(Beginning of DATA)
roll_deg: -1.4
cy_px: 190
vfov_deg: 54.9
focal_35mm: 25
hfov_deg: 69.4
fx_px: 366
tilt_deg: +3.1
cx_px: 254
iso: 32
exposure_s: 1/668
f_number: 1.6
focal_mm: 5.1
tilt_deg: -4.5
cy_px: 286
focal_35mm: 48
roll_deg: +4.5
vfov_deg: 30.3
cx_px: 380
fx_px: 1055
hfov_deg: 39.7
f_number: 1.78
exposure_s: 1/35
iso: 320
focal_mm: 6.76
(End of DATA)
(Beginning of DATA)
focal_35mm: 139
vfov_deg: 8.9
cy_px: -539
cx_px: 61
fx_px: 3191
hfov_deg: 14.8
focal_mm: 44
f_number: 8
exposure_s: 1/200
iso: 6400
(End of DATA)
**TASK DESCRIPTION**
From the records above, reproduce exactly the lines from the one with "hfov_deg: 69.4" to the one with "focal_mm: 6.76", both included, and no others.

**REPLY**
hfov_deg: 69.4
fx_px: 366
tilt_deg: +3.1
cx_px: 254
iso: 32
exposure_s: 1/668
f_number: 1.6
focal_mm: 5.1
tilt_deg: -4.5
cy_px: 286
focal_35mm: 48
roll_deg: +4.5
vfov_deg: 30.3
cx_px: 380
fx_px: 1055
hfov_deg: 39.7
f_number: 1.78
exposure_s: 1/35
iso: 320
focal_mm: 6.76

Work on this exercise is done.